Question

Compound A undergoes Rosenmund reduction to give compound B with molecular formula $C_7$H₆O. Compound B does not give Fehling’s test but reacts with conc. NaOH to give C and D. 
Identify A, B, C and D and write all the reactions involved. 
Write one chemical test to distinguish between compound B and propanone.

Hint:

Rosenmund reduction converts acyl chlorides to aldehydes.
Cannizzaro reaction occurs only in aldehydes without $\alpha$-H.
Iodoform test detects methyl ketones and secondary alcohols with –CH\textsubscript{3}CO– group.

Answer 1

Step 1: Compound A undergoes Rosenmund reduction to give compound B.
Rosenmund reduction:
C₆H₅COCl + H₂ (Pd/BaSO₄) → C₆H₅CHO (Benzaldehyde)
Step 2: Compound B (C₆H₅CHO):
- Does not give Fehling’s test (indicates it’s an aromatic aldehyde).
- Reacts with conc.
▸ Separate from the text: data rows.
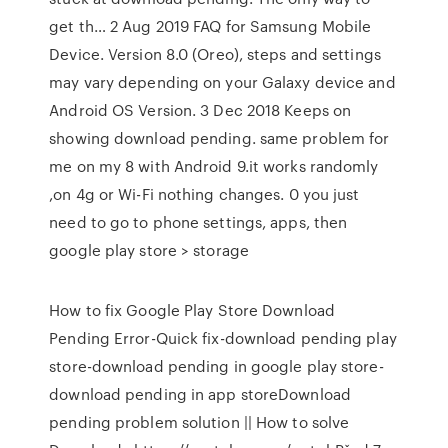
get th… 2 Aug 2019 FAQ for Samsung Mobile
Device. Version 8.0 (Oreo), steps and settings
may vary depending on your Galaxy device and
Android OS Version. 3 Dec 2018 Keeps on
showing download pending. same problem for
me on my 8 with Android 9.it works randomly
,on 4g or Wi-Fi nothing changes. 0 you just
need to go to phone settings, apps, then
google play store > storage
How to fix Google Play Store Download
Pending Error-Quick fix-download pending play
store-download pending in google play store-
download pending in app storeDownload
pending problem solution || How to solve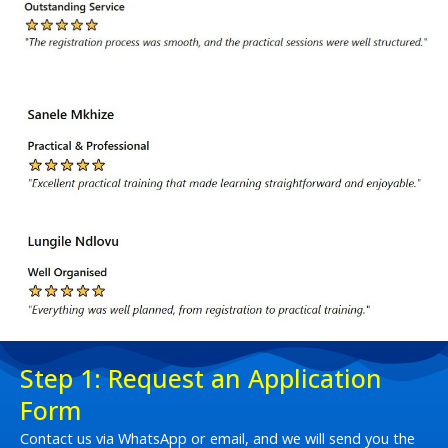
Step 1: Request an Application
Form
Contact us via WhatsApp or email, and we will send you the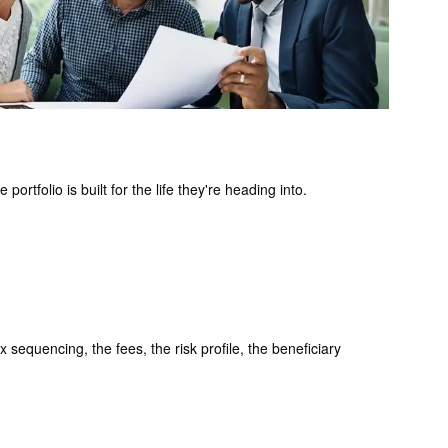
tfolio is built for the life they're heading into.
x sequencing, the fees, the risk profile, the beneficiary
NaOH → undergoes Cannizzaro reaction.
Step 3: Cannizzaro Reaction:
2C₆H₅CHO + NaOH → C₆H₅COONa + C₆H₅CH₂OH
(on acidification): C (Benzoic acid), D (Benzyl alcohol) Final Identifications:
A = Benzoyl chloride (C₆H₅COCl)
B = Benzaldehyde (C₆H₅CHO)
C = Benzoic acid (C₆H₅COOH)
D = Benzyl alcohol (C₆H₅CH₂OH) Distinguishing Test:
Use Iodoform test:
- Propanone gives a positive iodoform test (yellow precipitate of CHI₃)
- Benzaldehyde does not give the iodoform test.